Please give the entries again in full and exactly, without any picture.

++++ DATA SUPPLIED

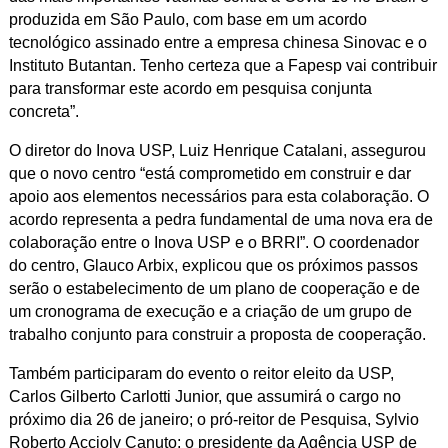
produzida em São Paulo, com base em um acordo
tecnológico assinado entre a empresa chinesa Sinovac e o
Instituto Butantan. Tenho certeza que a Fapesp vai contribuir
para transformar este acordo em pesquisa conjunta
concreta”.
O diretor do Inova USP, Luiz Henrique Catalani, assegurou
que o novo centro “está comprometido em construir e dar
apoio aos elementos necessários para esta colaboração. O
acordo representa a pedra fundamental de uma nova era de
colaboração entre o Inova USP e o BRRI”. O coordenador
do centro, Glauco Arbix, explicou que os próximos passos
serão o estabelecimento de um plano de cooperação e de
um cronograma de execução e a criação de um grupo de
trabalho conjunto para construir a proposta de cooperação.
Também participaram do evento o reitor eleito da USP,
Carlos Gilberto Carlotti Junior, que assumirá o cargo no
próximo dia 26 de janeiro; o pró-reitor de Pesquisa, Sylvio
Roberto Accioly Canuto; o presidente da Agência USP de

++++++++

* RESPONSE AREA:
produzida em São Paulo, com base em um acordo
tecnológico assinado entre a empresa chinesa Sinovac e o
Instituto Butantan. Tenho certeza que a Fapesp vai contribuir
para transformar este acordo em pesquisa conjunta
concreta”.
O diretor do Inova USP, Luiz Henrique Catalani, assegurou
que o novo centro “está comprometido em construir e dar
apoio aos elementos necessários para esta colaboração. O
acordo representa a pedra fundamental de uma nova era de
colaboração entre o Inova USP e o BRRI”. O coordenador
do centro, Glauco Arbix, explicou que os próximos passos
serão o estabelecimento de um plano de cooperação e de
um cronograma de execução e a criação de um grupo de
trabalho conjunto para construir a proposta de cooperação.
Também participaram do evento o reitor eleito da USP,
Carlos Gilberto Carlotti Junior, que assumirá o cargo no
próximo dia 26 de janeiro; o pró-reitor de Pesquisa, Sylvio
Roberto Accioly Canuto; o presidente da Agência USP de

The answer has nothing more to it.